Resharpened (\(\alpha=5\))

This does make the branches more defined, but all the high frequencies in the leaves are lost.

2.2: Hyrbrid Images

We can create hybrid images by combining the low frequencies of one image with the high frequencies of another. This makes it so when low frequencies dominate (ie the viewer is far away) we see one image and when high frequencies dominate (ie viewer is close) we see another. We can do this quite easily by putting one image through a low pass filter (convolve with a Gaussian), the second through a high pass filter (image minus the image convolved with a gaussian), and average the pixels to produce a hybrid image.

Derek (low pass)

Nutmeg (high pass)

Hybrid image

Exit sign (low pass)

Lamp (high pass)

Hybrid image

Photography Decal Lab 1 (low pass)

Photography Decal Lab 2 (high pass)

Hybrid image

Lab 1 Fourier Transform

Lab 2 Fourier Transform

Hybrid Fourier Transform

High frequencies

High freq Fourier Transform

Low frequencies

Low freq Fourier Transform

Part 2.3: Gaussian and Laplacian Stacks

In this part we are creating Gaussian and Laplacian Stacks. A Gaussian stack is a stack of images where each level has half the resolution of the previous level but at the same size.

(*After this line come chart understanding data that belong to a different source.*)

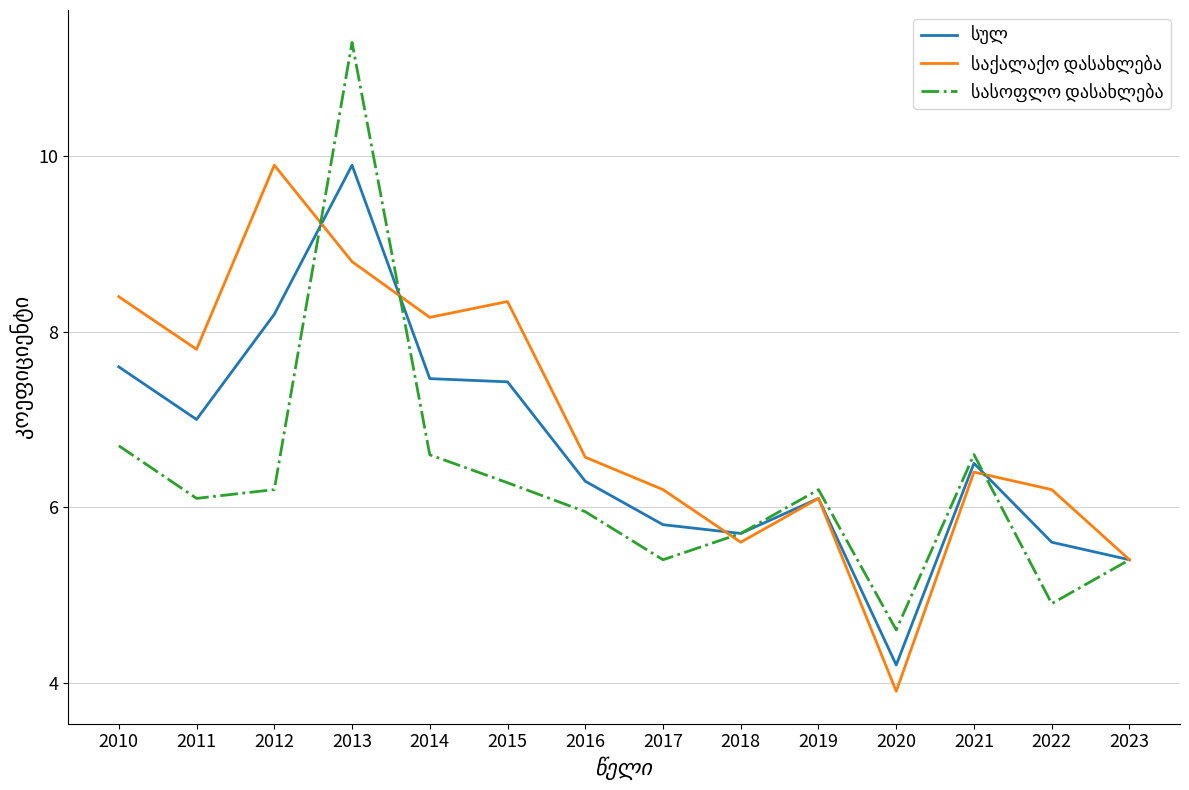

What is the smallest value displayed?

3.9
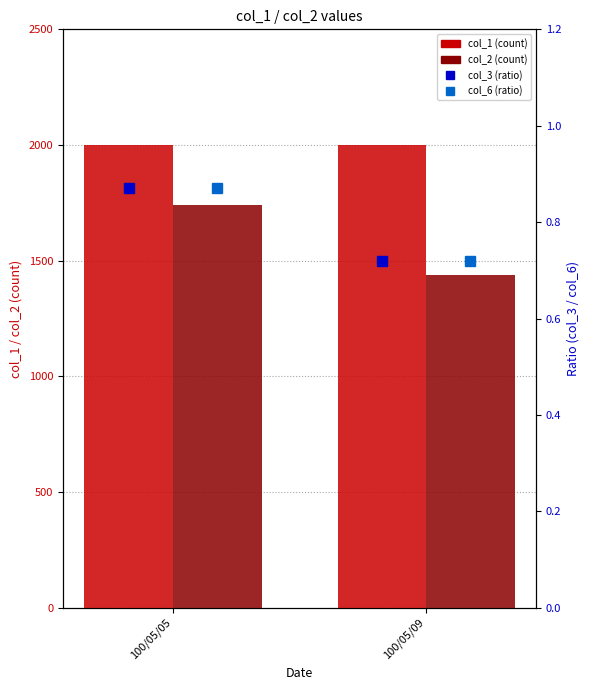

Reading left to right, list all the values displayed in this chart.

col_1: 2000.0	2000.0
col_2: 1740.0	1440.0
col_3 (ratio): 0.9	0.7
col_6 (ratio): 0.9	0.7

We can do this by progressively applying bigger Gaussian kernels to each level to create the next. A Laplacian stack is created from subtracting the next level of the Gaussian stack with the current level. This essentially separates the frequencies of an image into multiple layers of the stack. The final layer of the Laplacian stack is also the final layer of the Gaussian stack as there is nothing subtract from it.

Apple. Laplaceian stack level 0

Apple. Laplaceian stack level 1

Apple. Laplaceian stack level 2

Apple. Laplaceian stack level 3

Apple. Laplaceian stack level 4

Apple. Laplaceian stack level 5

reconstructed apple from laplacian stack

orange. Laplaceian stack level 0

orange. Laplaceian stack level 1

orange. Laplaceian stack level 2

orange. Laplaceian stack level 3

orange. Laplaceian stack level 4

orange. Laplaceian stack level 5

reconstructed orange from laplacian stack

Part 2.4: Multiresolution Blending

Now we can blend images by using the Laplacian stacks we just made. To do this, we create stacks for both images and a mask. We combine them by going through each layer of the stack and multiplying the layer of image1 with the layer of the mask and then the layer of image2 with 1 minus the layer of the stack. We then sum all the layers together to get our blended image.